The report noted that shippers and importers continue to pay all-time- high premium prices on the Asia-US lane in order to get urgent cargo moving in time for the holiday season. Labor strains, blank sailings, and Covid-19-related disruptions to supply are expected to continue to place additional pressure on capacity in coming months.
Flexport, a US-based freight forwarding and customs brokerage company, said the September 15 general rate increase (GRI) has been implemented by most carriers.
On space availability, this remains at “critical” level, while capacity/equipment on this key trade lane remains at “severe undercapacity” level.
The report recommended that shippers continue to book well in advance (at least four to six weeks) prior to CRD (cargo ready date) and to encourage suppliers to support departures from different origin ports. Consider terminating cargo at destination coastal ports to prevent intermodal delays, it added.
As to the Asia-Europe trade (Far East westbound), space and equipment crunches continue, said Flexport.
“Market demand exceeds supply as rates have skyrocketed. There is some talk by carriers about stopping spot rate increases, but it is not yet clear how this will play out. Overall space situation is worsened by blank sailings and poor equipment availability. Carriers are overcommitted and are limiting booking acceptance or rolling shipments. With continuous vessel delays and shiftings, schedule reliability remains very low,” said the update.

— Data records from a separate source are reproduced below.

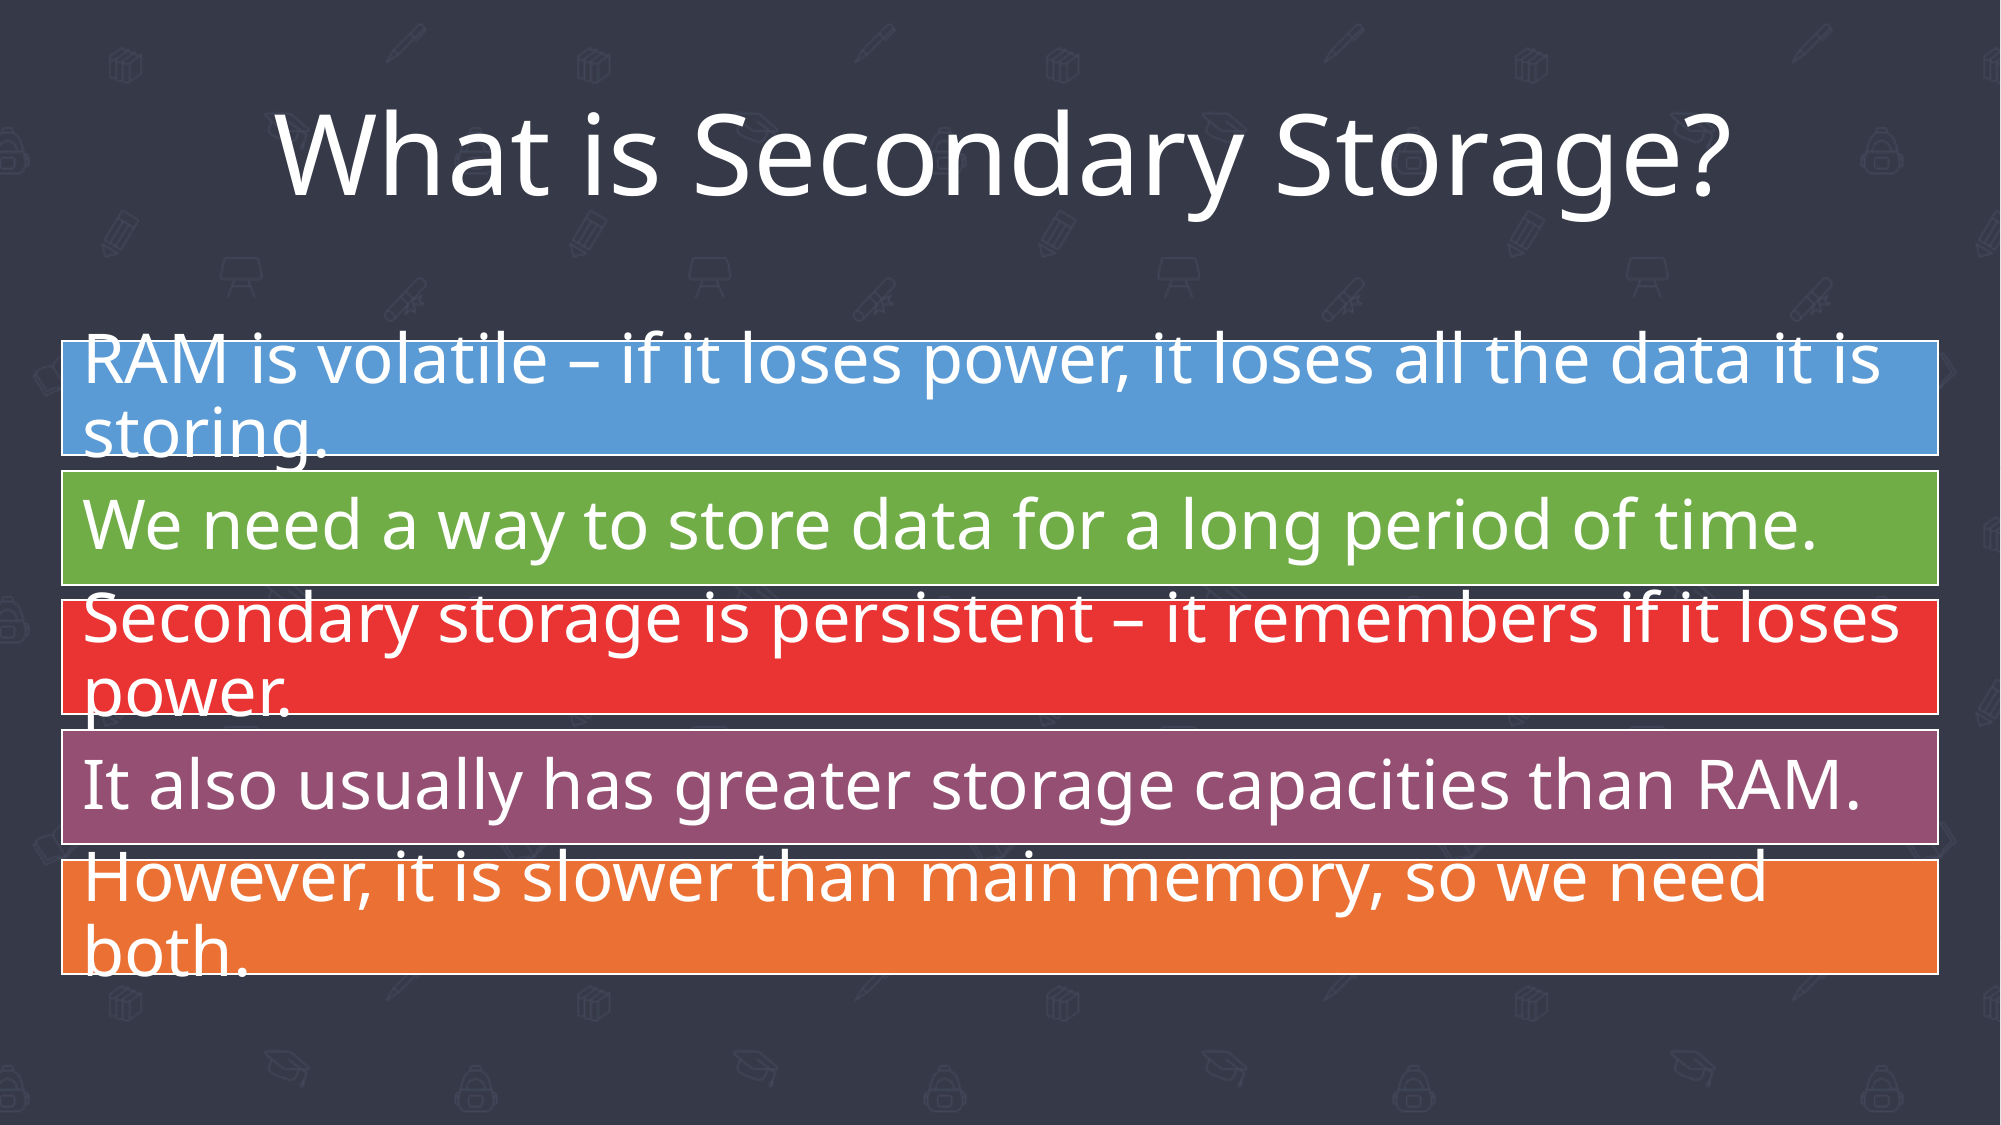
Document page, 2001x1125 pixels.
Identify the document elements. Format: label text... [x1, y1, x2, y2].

title What is Secondary Storage? [140, 48, 1866, 270]
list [61, 323, 1939, 992]
picture [0, 0, 2001, 1125]
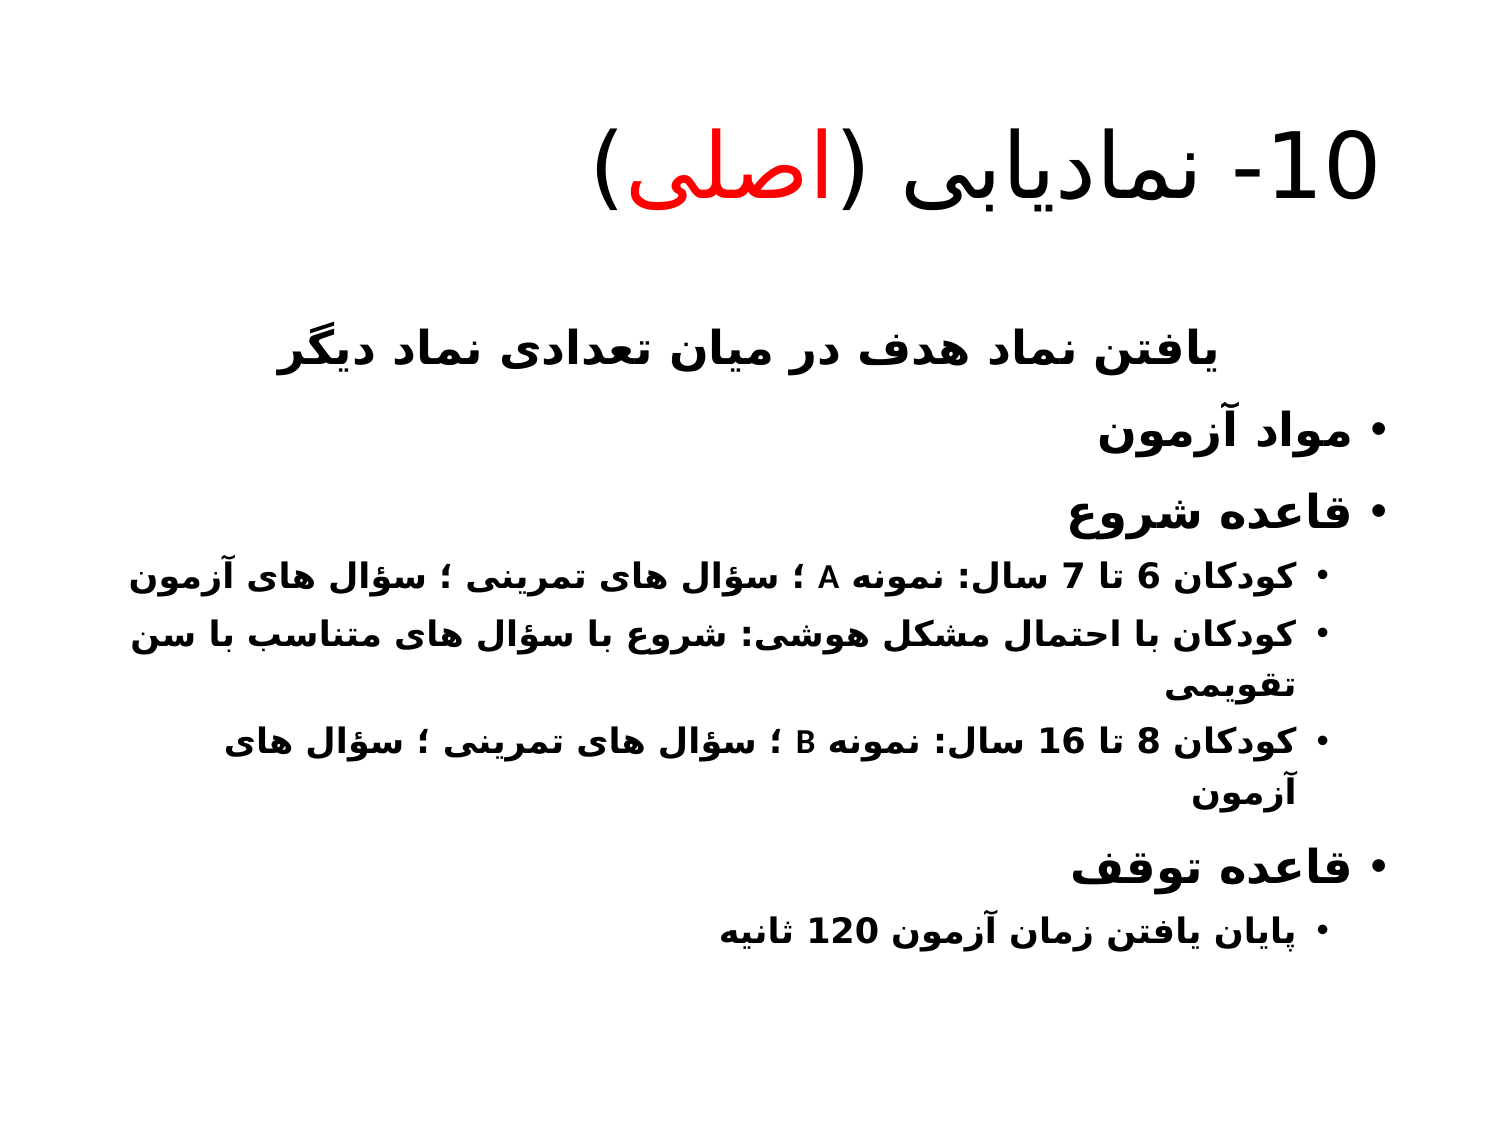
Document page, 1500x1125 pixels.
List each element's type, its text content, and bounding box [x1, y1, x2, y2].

title 10- نمادیابی (اصلی) [103, 59, 1397, 278]
list یافتن نماد هدف در میان تعدادی نماد دیگر مواد آزمون قاعده شروع کودکان 6 تا 7 سال: نمونه A ؛ سؤال های تمرینی ؛ سؤال های آزمون کودکان با احتمال مشکل هوشی: شروع با سؤال های متناسب با سن تقویمی کودکان 8 تا 16 سال: نمونه B ؛ سؤال های تمرینی ؛ سؤال های آزمون قاعده توقف پایان یافتن زمان آزمون 120 ثانیه [103, 299, 1397, 1014]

Rates on this trade lane remain at a record-high level but are stable going into September. They may increase further due to upcoming Golden Week blank sailings. Space situation is in “extremely critical,” and there is severe equipment shortage across all Asia origins.
“Recommendation is to book at least 4 to 5 weeks prior to CRD. Consider premium options, which may be limited. Be flexible in regard to equipment,” the report advised.

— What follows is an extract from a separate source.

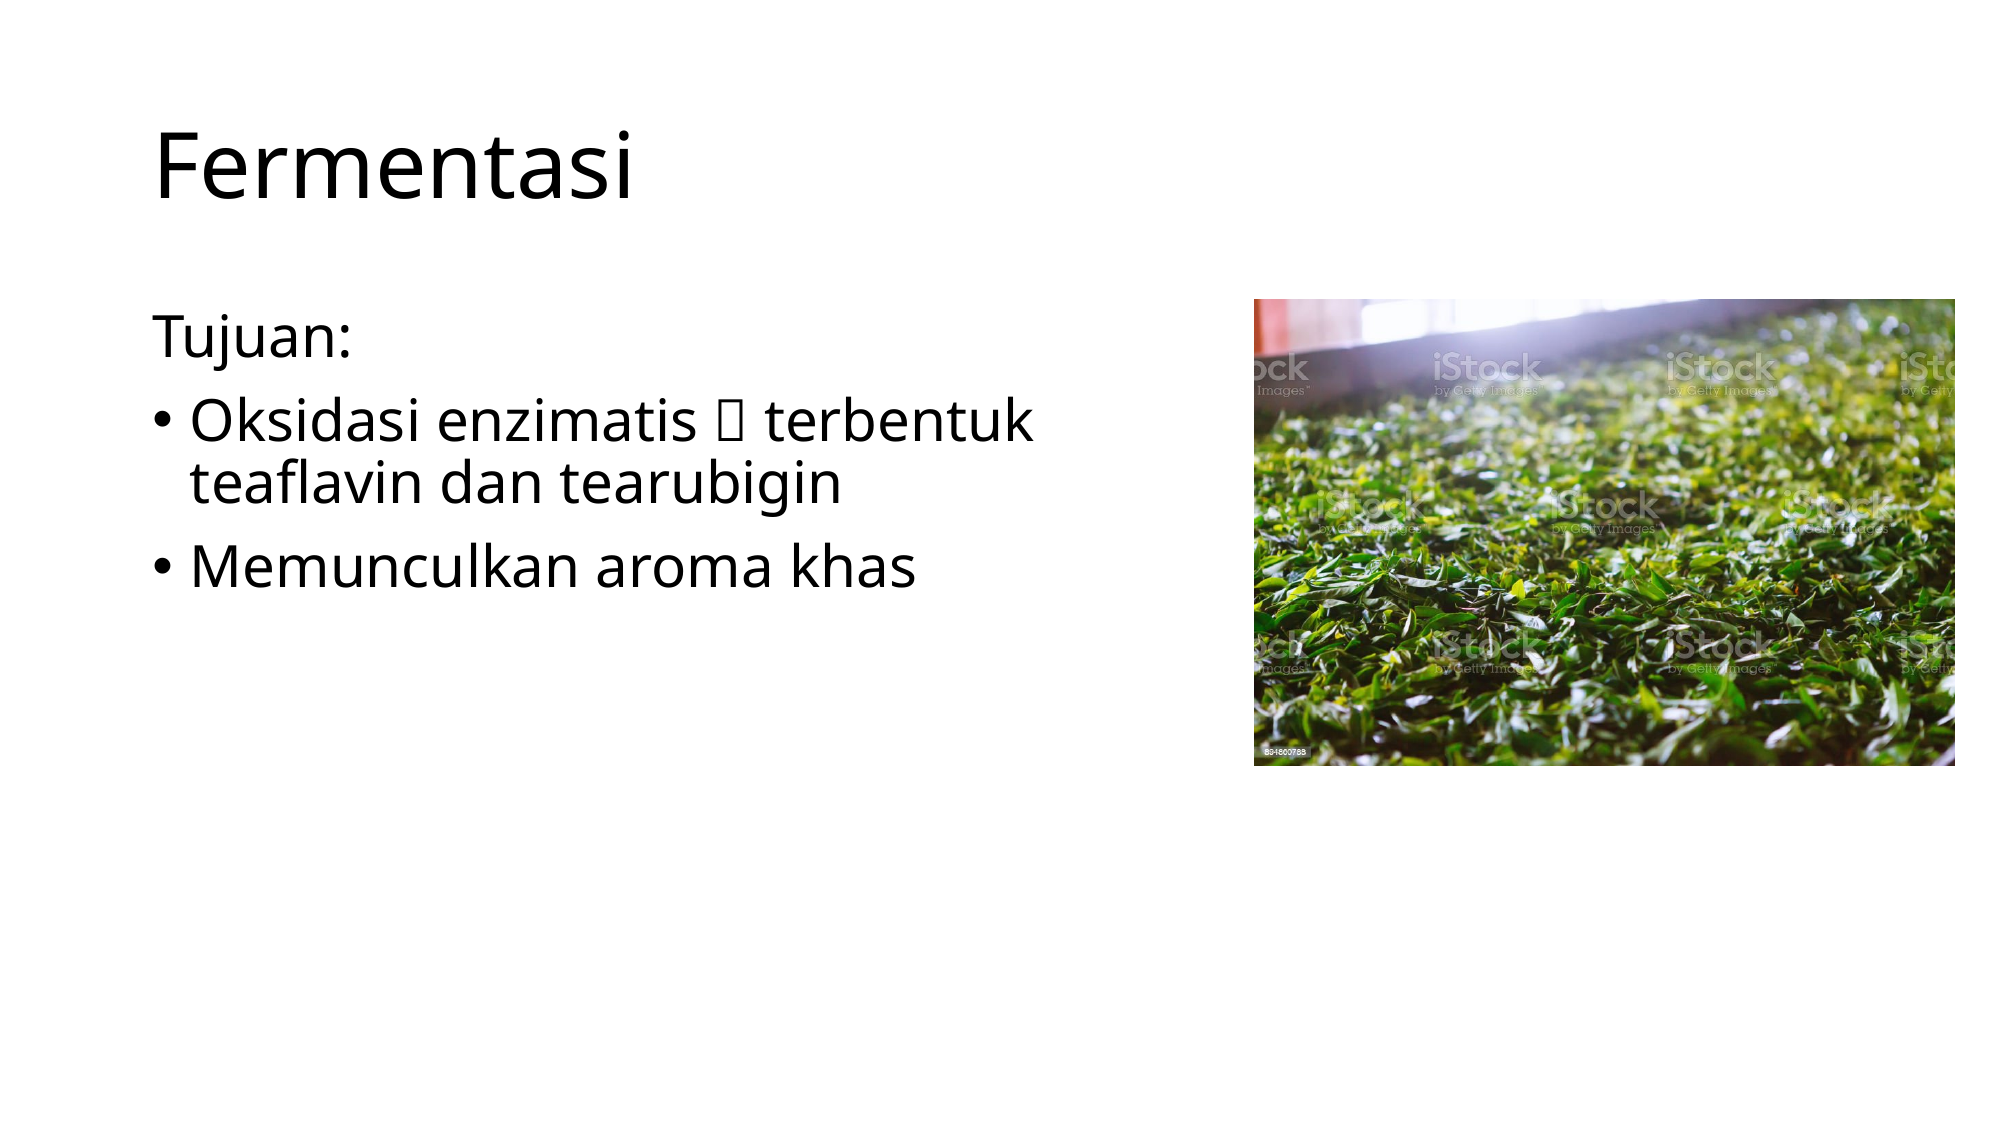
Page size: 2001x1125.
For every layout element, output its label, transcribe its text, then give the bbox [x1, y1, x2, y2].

Meanwhile, on the airfreight market situation in Asia, here are the latest updates from Flexport:
- Northern China: Although the Shanghai Pudong International Airport’s (PVG) handling capability is improving and freighter and passenger freighters are coming back, the market is still very constrained ex-PVG. Airlines are still trying to clear the backlog caused by Typhoon Chanthu. Lead time from booking to uplift is approximately four to six or more days, possibly more for skidded cargo. The China Golden Week holiday runs from October 1 to October 7.
- Southern China: Demand is strong due to end-of-quarter timing, while supply is not increasing. Many ocean-to-air conversions are driving prices still further up.

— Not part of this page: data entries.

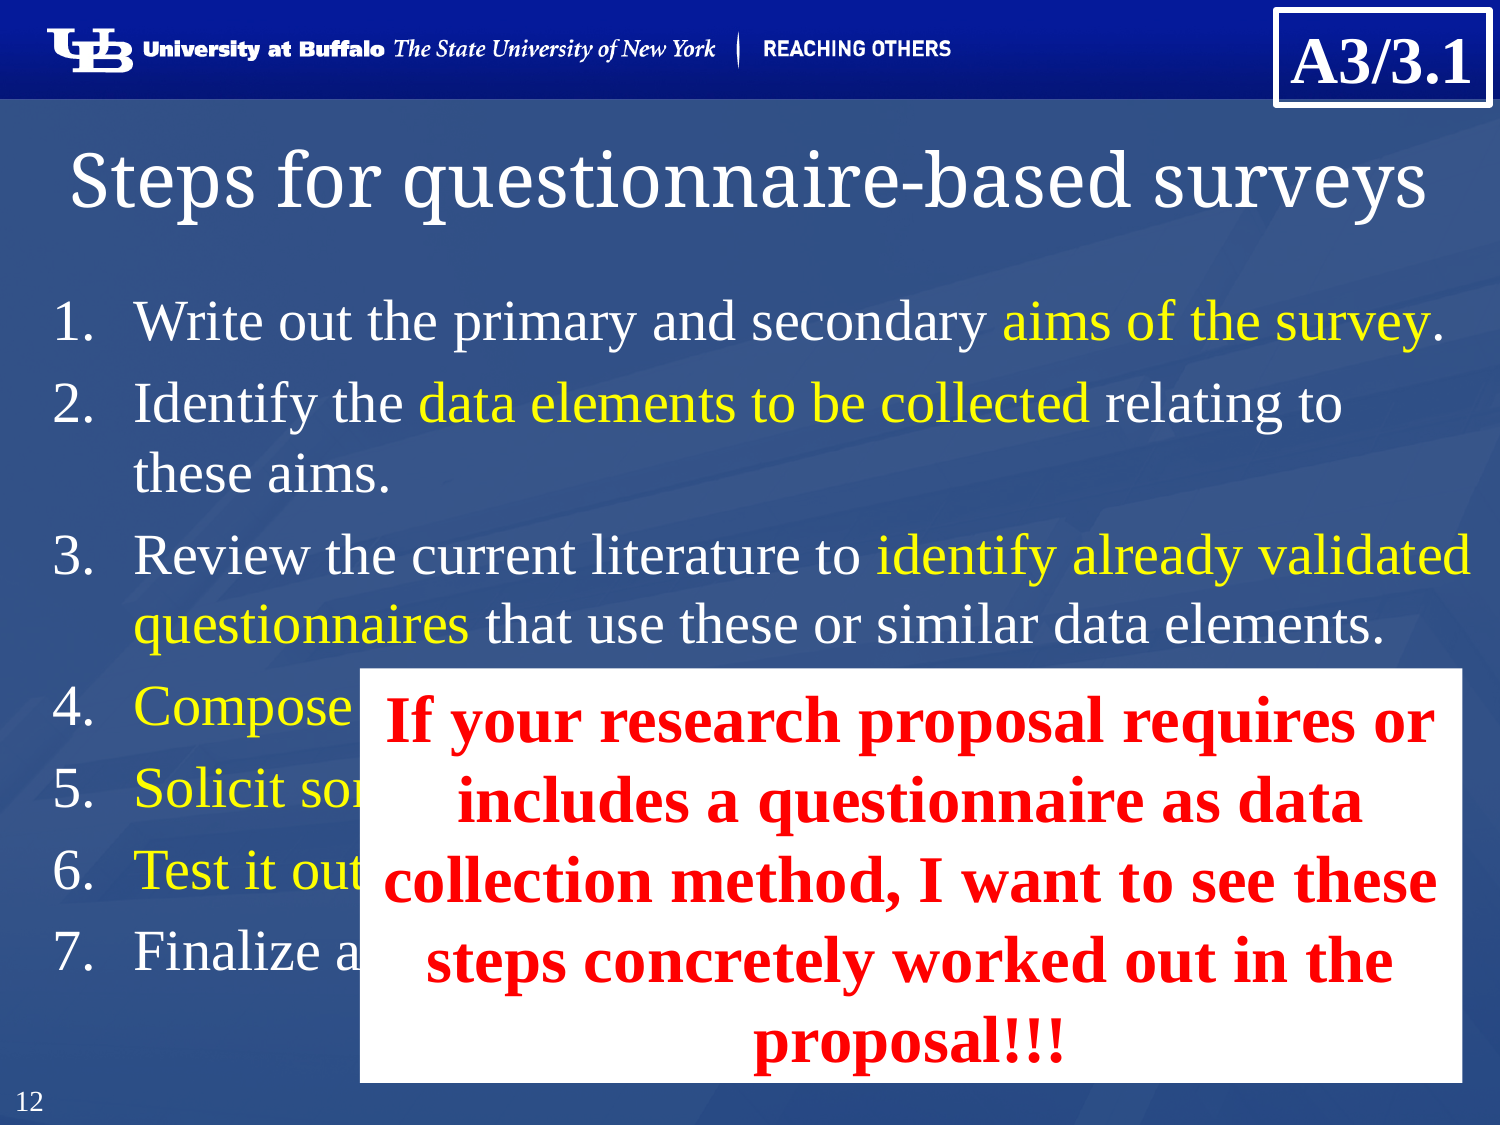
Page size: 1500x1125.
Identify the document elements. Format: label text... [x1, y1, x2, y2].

list Write out the primary and secondary aims of the survey. Identify the data elements to be collected relating to these aims. Review the current literature to identify already validated questionnaires that use these or similar data elements. Compose a draft of the questionnaire. Solicit some advice on the draft and adjust accordingly. Test it out in a small sample and adjust again. Finalize and roll out. [37, 275, 1491, 1088]
picture [0, 0, 1500, 99]
text_box A3/3.1 [1275, 9, 1490, 105]
title Steps for questionnaire-based surveys [37, 125, 1463, 250]
text_box If your research proposal requires or includes a questionnaire as data collection method, I want to see these steps concretely worked out in the proposal!!! [359, 668, 1463, 1083]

- Taiwan: Trans-Pacific eastbound market capacity is fully booked. For loose cartons/high density cargo, it is still possible to secure some capacity in the spot market this week, though at very elevated rates.
- Southeast Asia: Demand for airfreight is increasing significantly and rates are going up on a daily basis as factories in Northern Vietnam run at full speed to clear backlogged orders from the third quarter. Ocean-to-air conversions are picking up as there is no available ocean space for cargo to still make it in time for the US holiday season.